In luxury real estate, the customer often has infinite choices, “and if a potential buyer doesn’t feel like they have a team player, they’re going to walk,” Skinner adds. Rather, top-tier brokers are often system thinkers who are results-driven. Empathy also helps in understanding affluent, multifaceted mindsets.

Much like the “PayPal Mafia,” “once you get that team right, then it takes off,” Skinner says. “PayPal was a force precisely because of that team. They didn’t join forces haphazardly; it was with a purpose. Before PayPal, you went to your bank. They created an industry.”

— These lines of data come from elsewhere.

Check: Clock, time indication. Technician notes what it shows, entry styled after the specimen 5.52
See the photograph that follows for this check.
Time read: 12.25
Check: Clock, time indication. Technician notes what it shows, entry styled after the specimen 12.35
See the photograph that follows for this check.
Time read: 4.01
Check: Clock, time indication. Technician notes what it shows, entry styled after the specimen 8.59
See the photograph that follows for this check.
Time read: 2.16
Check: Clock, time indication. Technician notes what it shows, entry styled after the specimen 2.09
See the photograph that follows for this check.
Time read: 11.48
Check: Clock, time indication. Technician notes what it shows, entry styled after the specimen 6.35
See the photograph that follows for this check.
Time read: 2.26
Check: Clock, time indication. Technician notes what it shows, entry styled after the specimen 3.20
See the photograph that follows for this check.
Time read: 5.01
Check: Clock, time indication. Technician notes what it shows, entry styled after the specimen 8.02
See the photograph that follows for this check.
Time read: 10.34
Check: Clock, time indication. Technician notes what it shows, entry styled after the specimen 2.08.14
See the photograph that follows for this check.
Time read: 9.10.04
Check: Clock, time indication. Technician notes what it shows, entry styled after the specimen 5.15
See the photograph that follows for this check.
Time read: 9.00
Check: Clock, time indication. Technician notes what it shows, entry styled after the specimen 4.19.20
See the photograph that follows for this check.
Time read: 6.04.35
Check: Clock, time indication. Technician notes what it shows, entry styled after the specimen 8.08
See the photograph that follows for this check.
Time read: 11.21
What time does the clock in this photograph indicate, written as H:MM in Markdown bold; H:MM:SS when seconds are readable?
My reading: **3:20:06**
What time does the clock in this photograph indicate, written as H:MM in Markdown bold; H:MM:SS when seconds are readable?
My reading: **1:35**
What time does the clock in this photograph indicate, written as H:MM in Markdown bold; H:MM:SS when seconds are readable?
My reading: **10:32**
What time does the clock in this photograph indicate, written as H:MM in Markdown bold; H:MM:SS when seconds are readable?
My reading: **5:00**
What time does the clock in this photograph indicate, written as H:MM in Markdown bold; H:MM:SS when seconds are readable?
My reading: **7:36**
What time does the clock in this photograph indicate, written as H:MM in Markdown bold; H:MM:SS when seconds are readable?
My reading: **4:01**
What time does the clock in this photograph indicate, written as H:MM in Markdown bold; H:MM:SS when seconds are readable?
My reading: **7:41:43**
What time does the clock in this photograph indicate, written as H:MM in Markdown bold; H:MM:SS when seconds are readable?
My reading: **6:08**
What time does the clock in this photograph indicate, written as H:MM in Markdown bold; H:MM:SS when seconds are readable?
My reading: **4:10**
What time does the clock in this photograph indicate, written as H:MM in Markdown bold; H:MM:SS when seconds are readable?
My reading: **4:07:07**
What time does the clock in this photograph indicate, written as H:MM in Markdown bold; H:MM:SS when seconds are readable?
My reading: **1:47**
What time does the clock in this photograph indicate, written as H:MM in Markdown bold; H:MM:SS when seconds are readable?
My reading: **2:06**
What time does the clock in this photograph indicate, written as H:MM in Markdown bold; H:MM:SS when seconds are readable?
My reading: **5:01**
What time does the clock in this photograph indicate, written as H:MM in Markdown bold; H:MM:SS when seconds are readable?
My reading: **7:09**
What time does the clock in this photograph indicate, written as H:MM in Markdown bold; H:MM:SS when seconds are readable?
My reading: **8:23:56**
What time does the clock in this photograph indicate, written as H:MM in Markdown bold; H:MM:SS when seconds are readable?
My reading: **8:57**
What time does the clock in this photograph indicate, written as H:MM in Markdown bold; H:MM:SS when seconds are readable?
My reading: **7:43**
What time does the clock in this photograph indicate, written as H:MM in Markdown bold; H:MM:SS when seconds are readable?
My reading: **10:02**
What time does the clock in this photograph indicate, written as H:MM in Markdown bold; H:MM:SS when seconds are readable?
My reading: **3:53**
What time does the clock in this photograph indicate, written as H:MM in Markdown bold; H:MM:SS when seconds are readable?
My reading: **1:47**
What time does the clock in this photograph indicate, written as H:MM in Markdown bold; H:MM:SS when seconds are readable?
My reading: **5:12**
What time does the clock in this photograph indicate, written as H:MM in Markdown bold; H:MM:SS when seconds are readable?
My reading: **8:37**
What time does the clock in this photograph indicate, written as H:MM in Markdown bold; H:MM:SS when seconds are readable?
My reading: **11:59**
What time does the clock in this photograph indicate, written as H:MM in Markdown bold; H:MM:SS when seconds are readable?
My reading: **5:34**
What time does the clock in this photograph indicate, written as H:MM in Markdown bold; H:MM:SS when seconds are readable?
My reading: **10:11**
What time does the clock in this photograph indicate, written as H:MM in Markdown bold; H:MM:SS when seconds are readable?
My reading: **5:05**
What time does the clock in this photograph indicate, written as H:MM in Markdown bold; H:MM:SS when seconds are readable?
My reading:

Results-Driven Leaders Drive a Company’s Success

Companies that lose too many results-driven leaders usually suffer. After the 2008 subprime mortgage crisis, JPMorgan Chase Bank struggled. “If you look at the top 1,000 leaders in the company, they lost a disproportionate number of results-driven leaders,” Skinner says. “It was just a bad time to be in the banking business, and they were paying for that.”

Around 2013, Chase, the largest bank in the United States, “started hiring results-driven leaders again and it’s paid off,” Skinner says.

Skinner considers Chase’s CEO and chairman Jamie Dimon to be “one of the highest results-driven system thinkers running a company today. I’ve analyzed his text for two decades (speeches and other communication). His mental capacity has matured. He’s as skilled as Jeff Bezos. He’s in a rare, rare club, and he no doubt surrounds himself with capable people.”

Other companies don’t bounce back like Chase did. Skinner cites Unisys, a global technology solutions company. “Unisys’ stock has declined over the past 20 years,” he says. “But what’s interesting is, almost every year they do a little worse. And they’re not alone. When you look at how they think, how they use language, it’s not results-driven. They tend to be a great group of experts who are highly disciplined. But they’re not solving customers’ problems.”

Disciplined experts often resist change, have limited flexibility and are slow decision makers, according to Skinner. Some businesses do fine with disciplined experts, he adds, because they’re not driven to innovate.

“But I don’t know many businesses that are not on pins and needles over the next 10 years,” Skinner says. “If you feel that decisions are not being made fast enough, and the company is suffering from limited flexibility and resistance to change, then bringing in results-driven systems thinkers could be an answer.”